## [AIM]
Can you give the data below again with every "pixels" switched to "px" and nothing else changed?

## [DATA LISTING]
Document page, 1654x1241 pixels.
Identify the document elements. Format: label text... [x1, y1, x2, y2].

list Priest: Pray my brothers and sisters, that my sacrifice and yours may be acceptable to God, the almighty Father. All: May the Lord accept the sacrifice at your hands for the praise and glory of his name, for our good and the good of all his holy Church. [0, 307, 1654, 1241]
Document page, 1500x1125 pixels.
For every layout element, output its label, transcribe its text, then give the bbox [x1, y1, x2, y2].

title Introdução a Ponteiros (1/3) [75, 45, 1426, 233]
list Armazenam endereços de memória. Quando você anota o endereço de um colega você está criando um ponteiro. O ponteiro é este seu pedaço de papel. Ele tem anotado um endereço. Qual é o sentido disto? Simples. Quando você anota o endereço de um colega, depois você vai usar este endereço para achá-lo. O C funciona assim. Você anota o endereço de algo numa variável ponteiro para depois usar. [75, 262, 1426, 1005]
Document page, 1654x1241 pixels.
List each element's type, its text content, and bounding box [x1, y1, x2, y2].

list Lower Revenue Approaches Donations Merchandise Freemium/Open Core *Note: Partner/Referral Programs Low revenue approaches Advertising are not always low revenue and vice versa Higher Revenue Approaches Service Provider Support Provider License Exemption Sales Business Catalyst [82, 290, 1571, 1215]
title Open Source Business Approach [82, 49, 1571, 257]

## [FULL SOLUTION]
Document page, 1654x1241 px.
Identify the document elements. Format: label text... [x1, y1, x2, y2].

list Priest: Pray my brothers and sisters, that my sacrifice and yours may be acceptable to God, the almighty Father. All: May the Lord accept the sacrifice at your hands for the praise and glory of his name, for our good and the good of all his holy Church. [0, 307, 1654, 1241]
Document page, 1500x1125 px.
For every layout element, output its label, transcribe its text, then give the bbox [x1, y1, x2, y2].

title Introdução a Ponteiros (1/3) [75, 45, 1426, 233]
list Armazenam endereços de memória. Quando você anota o endereço de um colega você está criando um ponteiro. O ponteiro é este seu pedaço de papel. Ele tem anotado um endereço. Qual é o sentido disto? Simples. Quando você anota o endereço de um colega, depois você vai usar este endereço para achá-lo. O C funciona assim. Você anota o endereço de algo numa variável ponteiro para depois usar. [75, 262, 1426, 1005]
Document page, 1654x1241 px.
List each element's type, its text content, and bounding box [x1, y1, x2, y2].

list Lower Revenue Approaches Donations Merchandise Freemium/Open Core *Note: Partner/Referral Programs Low revenue approaches Advertising are not always low revenue and vice versa Higher Revenue Approaches Service Provider Support Provider License Exemption Sales Business Catalyst [82, 290, 1571, 1215]
title Open Source Business Approach [82, 49, 1571, 257]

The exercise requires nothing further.